■ Study text
= = = =

Comment: A long time ago, a well known theorist of education - John Dewey - decried certain "dualisms" in education. Schools, in other words, should not put all of their educational eggs in one basket by focusing either SOLELY on teaching factual recall or SOLELY on teaching students how to think. Schools should do both and avoid the idea that the two can be seperated. Thinking, in Dewey's mind, was dependent on factual knowledge and factual knowledge was useless without a mind trained to think about it.
Hirsch's book is written amongst a steady tide of educational thought that has forgotten this most basic insight. Most educators today believe the primary goal of education to be promotion of critical thinking and creative expression at the expense of fact-b ased instruction, which is often decried as 'mindless repitition of facts.' (In my education classes, I often hear it referred to as the 'three R's' - read, remember, regurgitate.')
In this sense, the thesis of Hirsch's book - that critical thinking and creative expression MUST be accompanied by firm, factual understanding - is a very Deweyan idea. And Hirsch makes a good case, both philosophically and scientifically.

= = = =

■ Data provided
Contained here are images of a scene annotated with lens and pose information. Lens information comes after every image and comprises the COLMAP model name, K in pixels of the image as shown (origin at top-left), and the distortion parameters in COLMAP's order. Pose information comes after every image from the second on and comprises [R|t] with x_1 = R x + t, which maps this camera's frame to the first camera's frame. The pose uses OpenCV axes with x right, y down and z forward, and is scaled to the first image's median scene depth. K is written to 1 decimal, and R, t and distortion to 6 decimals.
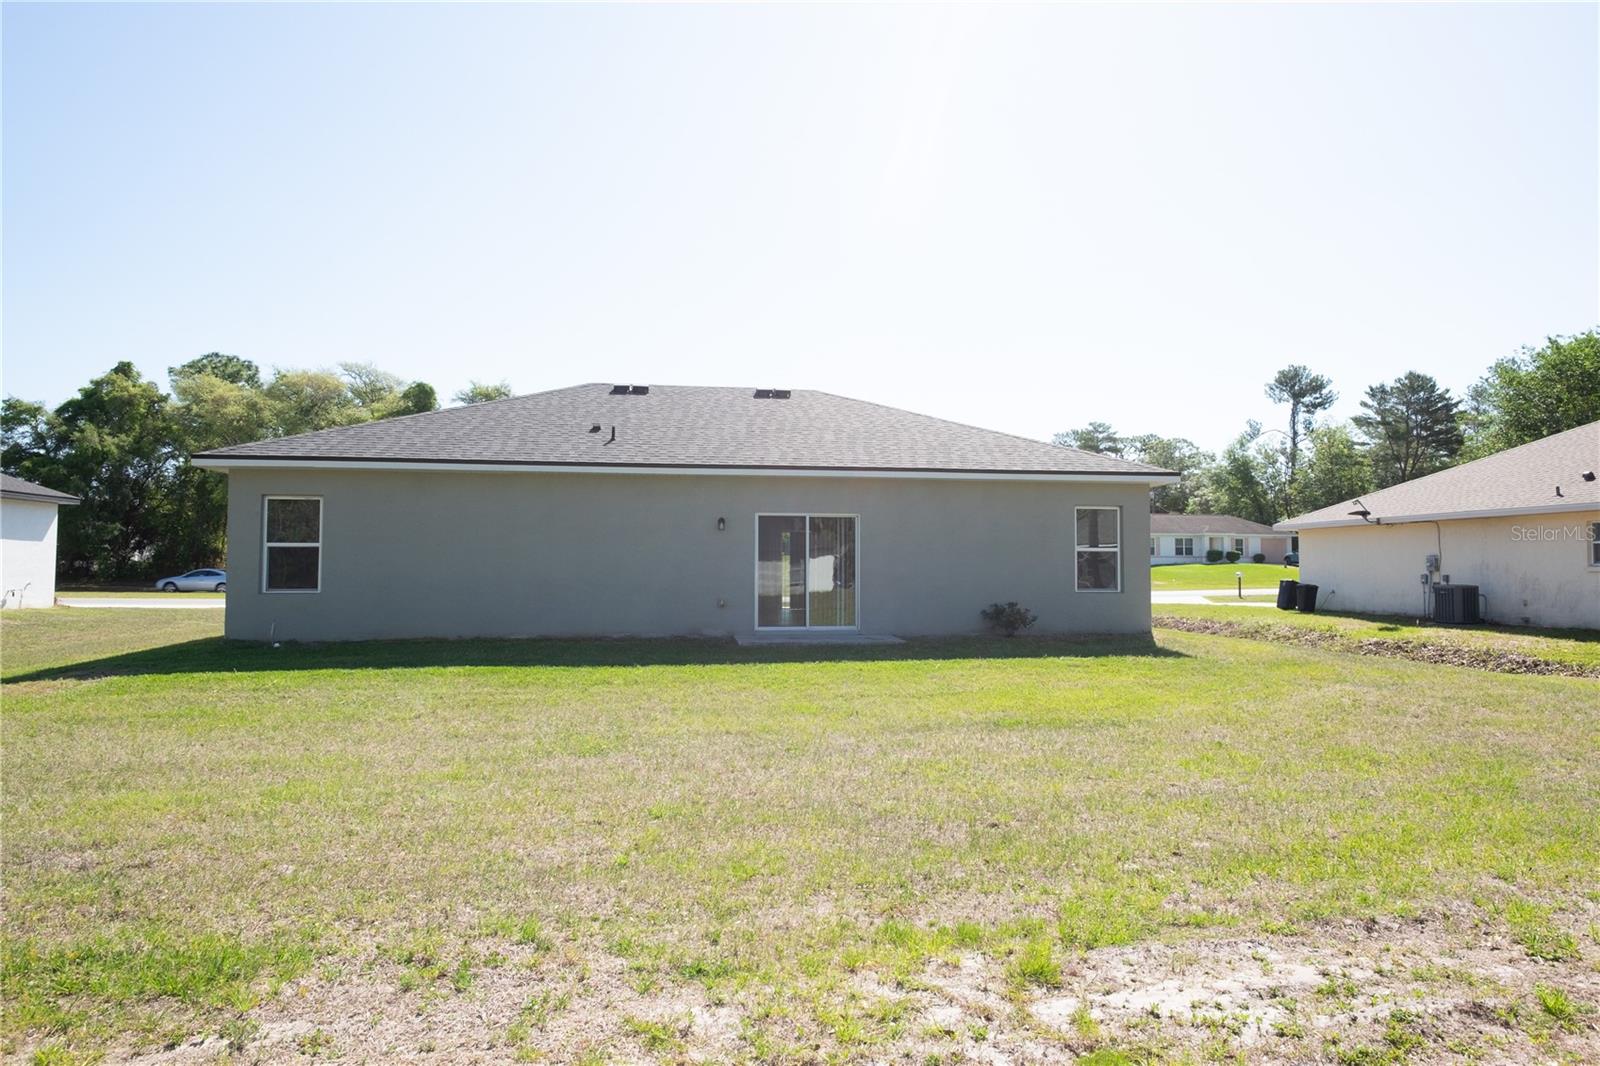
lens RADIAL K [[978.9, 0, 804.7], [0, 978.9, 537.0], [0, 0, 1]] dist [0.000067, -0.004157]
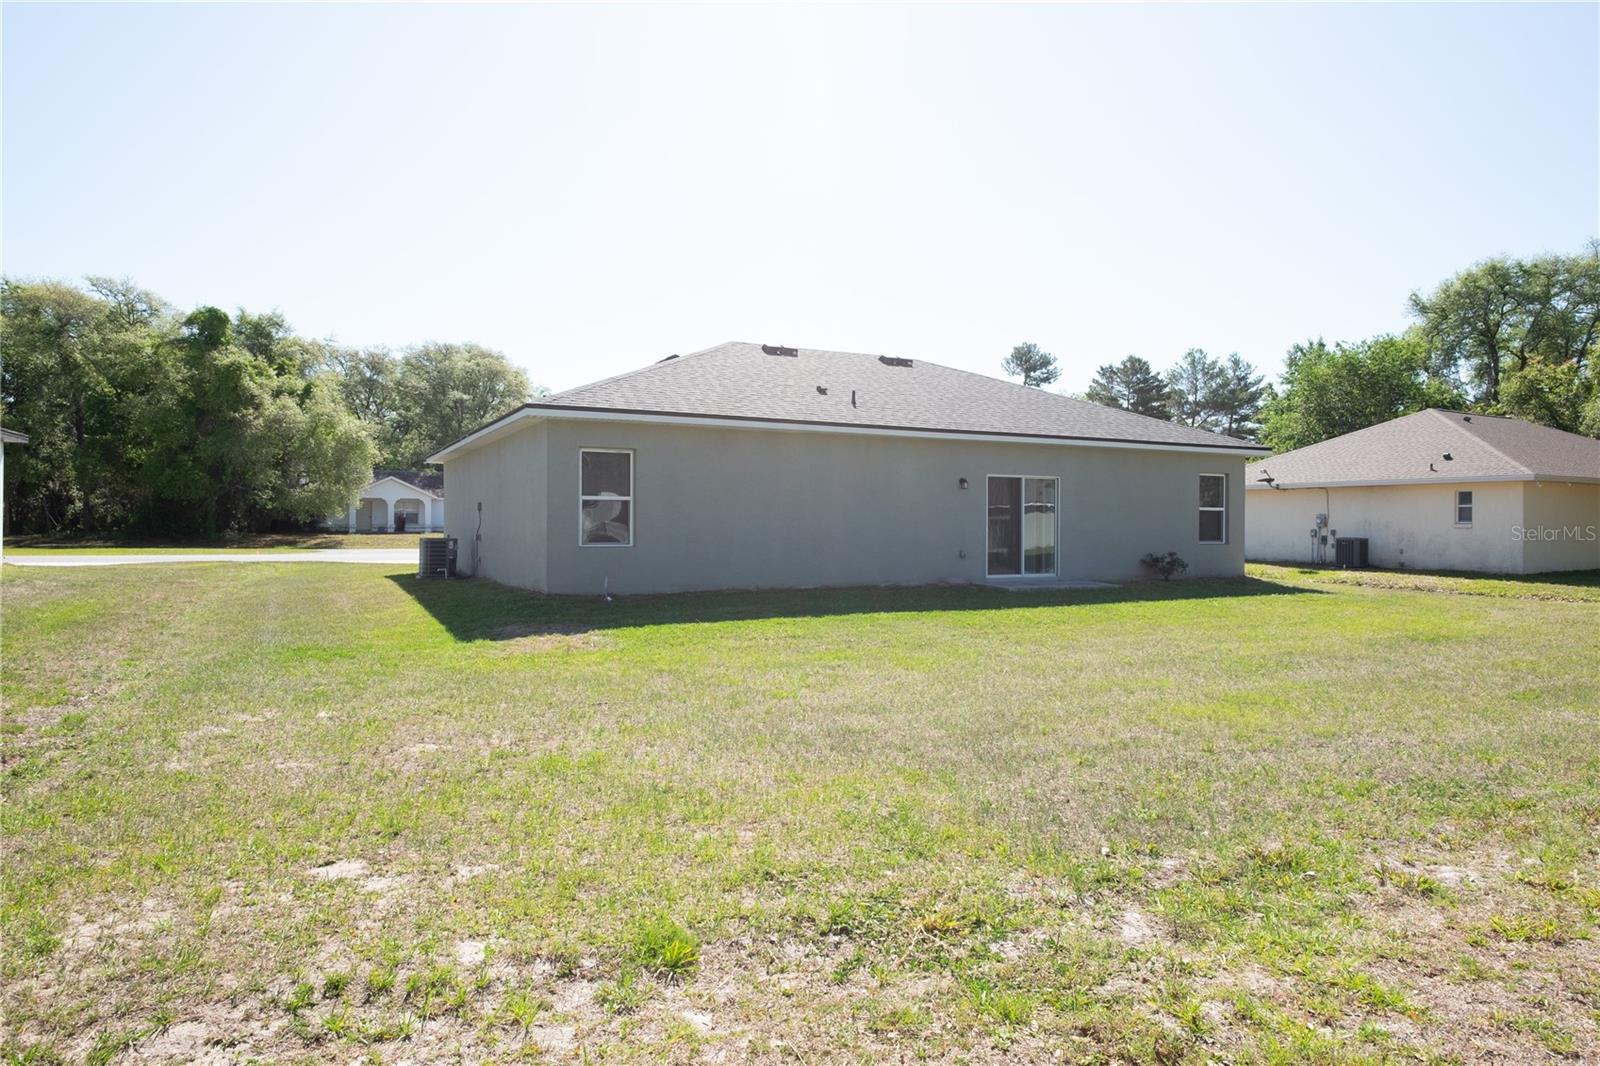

= = = =

Copy out the comment on Hirsch's book from "In this sense, the" up to and including "philosophically and scientifically.".

In this sense, the thesis of Hirsch's book - that critical thinking and creative expression MUST be accompanied by firm, factual understanding - is a very Deweyan idea. And Hirsch makes a good case, both philosophically and scientifically.